A possible explanation for the link is that ibuprofen reduces inflammation in the brain and protects its cells from death.
“Because the loss of brain cells that leads to Parkinson’s disease occurs over a decade or more,a possible explanation of our findings is that use of ibuprofen protects these cells.
The findings could pave way to new treatments for the incurable disease,Gao said.
“Our findings suggest that ibuprofen could be a potential neuroprotective agent against Parkinson’s disease,however,the exact mechanism is unknown,” he said.

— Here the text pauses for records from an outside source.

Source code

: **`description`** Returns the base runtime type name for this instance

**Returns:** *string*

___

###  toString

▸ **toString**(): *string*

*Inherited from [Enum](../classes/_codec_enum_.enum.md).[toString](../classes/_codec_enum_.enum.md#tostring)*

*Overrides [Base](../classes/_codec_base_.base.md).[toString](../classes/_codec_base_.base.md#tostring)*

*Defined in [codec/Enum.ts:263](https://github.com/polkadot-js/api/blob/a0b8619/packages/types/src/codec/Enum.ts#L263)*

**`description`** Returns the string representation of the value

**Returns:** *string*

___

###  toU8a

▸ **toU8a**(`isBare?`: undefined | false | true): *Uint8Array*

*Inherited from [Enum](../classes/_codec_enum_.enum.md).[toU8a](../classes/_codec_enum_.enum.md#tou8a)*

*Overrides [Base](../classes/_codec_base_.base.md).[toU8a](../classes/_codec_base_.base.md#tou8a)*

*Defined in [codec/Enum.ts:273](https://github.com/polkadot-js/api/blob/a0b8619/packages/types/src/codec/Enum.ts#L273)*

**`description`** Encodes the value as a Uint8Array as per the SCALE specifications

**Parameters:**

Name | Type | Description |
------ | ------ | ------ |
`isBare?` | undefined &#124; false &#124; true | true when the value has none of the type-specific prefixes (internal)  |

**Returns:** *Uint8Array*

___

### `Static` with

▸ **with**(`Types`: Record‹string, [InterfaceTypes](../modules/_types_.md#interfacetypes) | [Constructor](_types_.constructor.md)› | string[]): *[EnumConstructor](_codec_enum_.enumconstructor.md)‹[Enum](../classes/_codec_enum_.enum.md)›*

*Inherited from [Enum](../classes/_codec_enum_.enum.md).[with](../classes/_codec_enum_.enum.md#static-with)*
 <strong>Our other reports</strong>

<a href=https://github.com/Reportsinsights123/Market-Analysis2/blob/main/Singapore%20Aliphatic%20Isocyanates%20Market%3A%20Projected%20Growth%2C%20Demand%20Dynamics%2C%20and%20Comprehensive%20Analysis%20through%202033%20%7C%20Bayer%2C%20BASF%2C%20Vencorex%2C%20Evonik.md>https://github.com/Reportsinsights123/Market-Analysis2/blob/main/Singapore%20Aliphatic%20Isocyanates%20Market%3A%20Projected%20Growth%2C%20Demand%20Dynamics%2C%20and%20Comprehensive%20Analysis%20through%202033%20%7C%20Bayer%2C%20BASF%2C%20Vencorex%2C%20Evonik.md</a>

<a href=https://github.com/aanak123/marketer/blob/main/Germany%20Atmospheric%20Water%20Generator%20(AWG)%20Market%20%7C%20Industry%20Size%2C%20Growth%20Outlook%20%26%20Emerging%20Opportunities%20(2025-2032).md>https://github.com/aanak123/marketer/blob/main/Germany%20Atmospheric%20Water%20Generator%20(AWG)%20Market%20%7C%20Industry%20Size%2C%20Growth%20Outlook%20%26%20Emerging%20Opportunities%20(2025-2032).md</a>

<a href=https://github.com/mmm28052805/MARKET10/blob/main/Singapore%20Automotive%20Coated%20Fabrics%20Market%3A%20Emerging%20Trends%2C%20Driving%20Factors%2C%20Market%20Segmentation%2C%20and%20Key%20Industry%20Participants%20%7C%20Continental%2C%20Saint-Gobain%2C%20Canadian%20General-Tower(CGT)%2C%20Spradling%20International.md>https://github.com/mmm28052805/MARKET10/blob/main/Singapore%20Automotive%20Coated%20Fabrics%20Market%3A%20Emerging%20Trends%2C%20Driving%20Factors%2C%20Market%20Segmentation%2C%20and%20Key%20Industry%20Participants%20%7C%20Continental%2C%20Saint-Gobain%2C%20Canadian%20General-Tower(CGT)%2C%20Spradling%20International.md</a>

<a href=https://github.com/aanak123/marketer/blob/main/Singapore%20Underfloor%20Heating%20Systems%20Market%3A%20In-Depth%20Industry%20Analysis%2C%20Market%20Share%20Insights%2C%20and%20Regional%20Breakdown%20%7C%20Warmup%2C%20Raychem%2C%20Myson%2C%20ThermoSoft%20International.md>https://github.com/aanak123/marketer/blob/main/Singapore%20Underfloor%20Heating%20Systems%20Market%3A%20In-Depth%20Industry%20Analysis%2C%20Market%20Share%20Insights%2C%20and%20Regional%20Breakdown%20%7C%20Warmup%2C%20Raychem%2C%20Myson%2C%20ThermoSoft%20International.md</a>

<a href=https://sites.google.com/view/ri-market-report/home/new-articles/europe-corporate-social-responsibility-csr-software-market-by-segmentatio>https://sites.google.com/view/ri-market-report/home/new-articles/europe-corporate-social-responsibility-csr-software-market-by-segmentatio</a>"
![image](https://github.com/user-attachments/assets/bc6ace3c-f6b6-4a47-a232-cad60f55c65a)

However,the findings do not mean that people who already have Parkinson’s disease should begin taking ibuprofen,Ascherio added.
“Although generally perceived as safe,ibuprofen can have side effects,such as increased risk of gastrointestinal bleeding,” he said.
Gao added that it was too early to recommend the drug to prevent or treat Parkinson’s as the long term effect of taking it were unknown.
The findings lay the groundwork for clinical trials to look at whether the painkiller,which costs only a few cents per pill and is available over-the-counter,might help slow Parkinson’s progression.
World boxing champion Muhammad Ali and US-Canadian actor Michael J Fox were diagnosed with Parkinson’s.